§ Task instructions: Review the material line by line. Identify and copy every line that contains the string "spectacle".
______
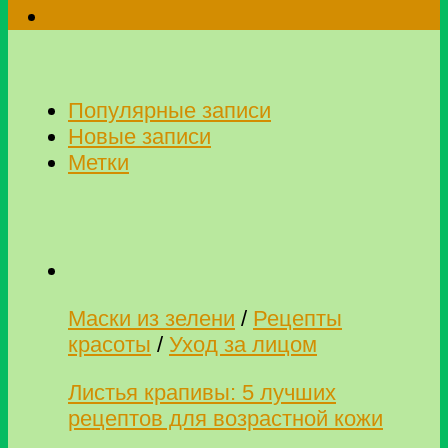
Популярные записи
Новые записи
Метки
Маски из зелени
/
Рецепты
красоты
/
Уход за лицом
Листья крапивы: 5 лучших
рецептов для возрастной кожи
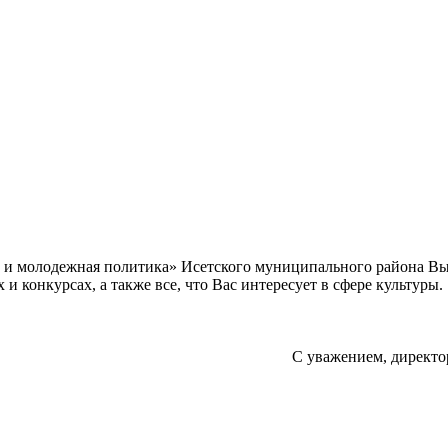
а и молодежная политика» Исетского муниципального района В
 конкурсах, а также все, что Вас интересует в сфере культуры.
С уважением, директо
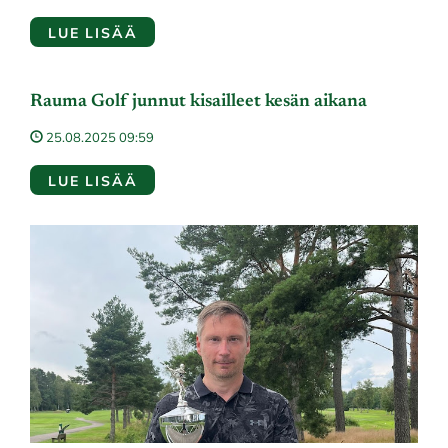
LUE LISÄÄ
Rauma Golf junnut kisailleet kesän aikana
25.08.2025 09:59
LUE LISÄÄ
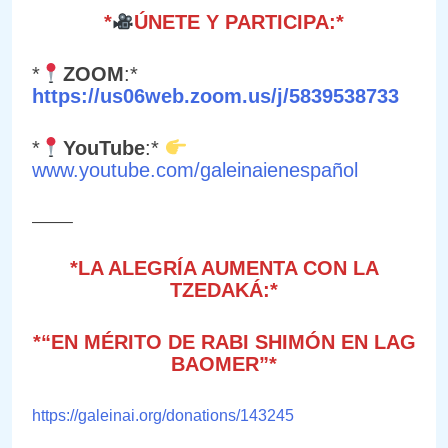
*
ÚNETE Y PARTICIPA:*
*
ZOOM
:*
https://us06web.zoom.us/j/5839538733
*
YouTube
:*
www.youtube.com/galeinaienespañol
——–
*LA ALEGRÍA AUMENTA CON LA
TZEDAKÁ:*
*“EN MÉRITO DE RABI SHIMÓN EN LAG
BAOMER”*
https://galeinai.org/donations/143245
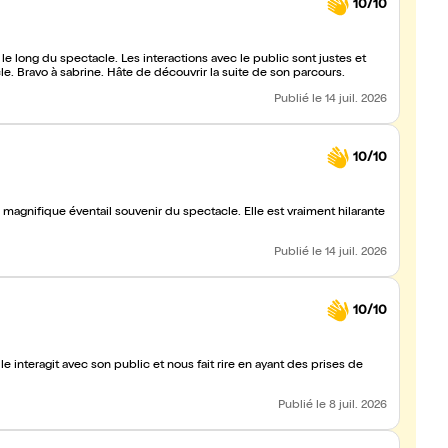
10/10
 long du spectacle. Les interactions avec le public sont justes et
acle. Bravo à sabrine. Hâte de découvrir la suite de son parcours.
Publié
le 14 juil. 2026
10/10
 magnifique éventail souvenir du spectacle. Elle est vraiment hilarante
Publié
le 14 juil. 2026
10/10
le interagit avec son public et nous fait rire en ayant des prises de
Publié
le 8 juil. 2026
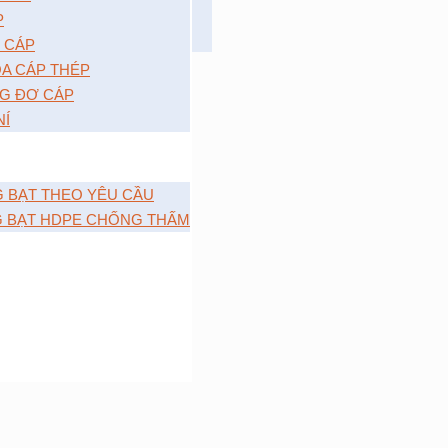
P
 CÁP
A CÁP THÉP
G ĐƠ CÁP
NÍ
G BẠT THEO YÊU CẦU
G BẠT HDPE CHỐNG THẤM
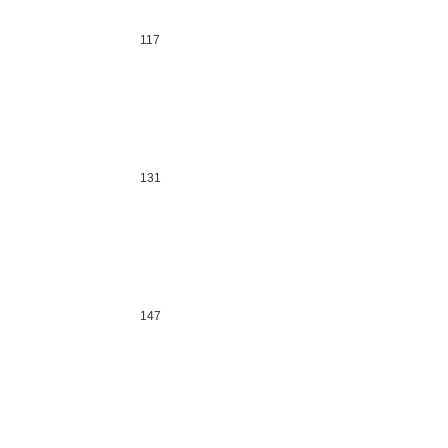
117
131
147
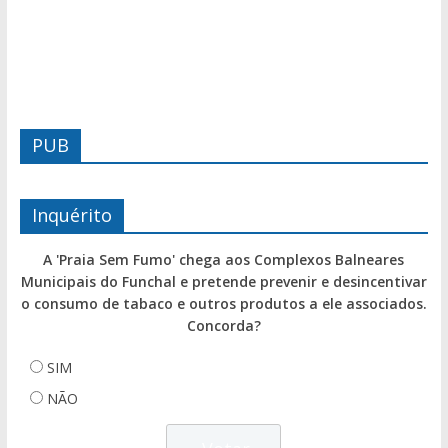
PUB
Inquérito
A 'Praia Sem Fumo' chega aos Complexos Balneares
Municipais do Funchal e pretende prevenir e desincentivar
o consumo de tabaco e outros produtos a ele associados.
Concorda?
SIM
NÃO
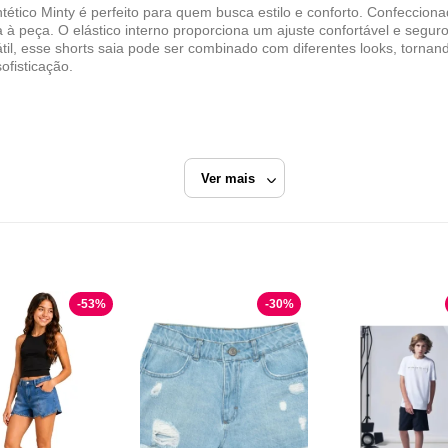
tético Minty é perfeito para quem busca estilo e conforto. Confeccionad
à peça. O elástico interno proporciona um ajuste confortável e segur
til, esse shorts saia pode ser combinado com diferentes looks, torna
fisticação.
Ver mais
Preto
-
53
%
-
30
%
Rovitex
Razão Social
ROVITEX INDUSTRIA E COMERCIO DE MALHAS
______
§ Result of this task:
 long du spectacle. Les interactions avec le public sont justes et
 magnifique éventail souvenir du spectacle. Elle est vraiment hilarante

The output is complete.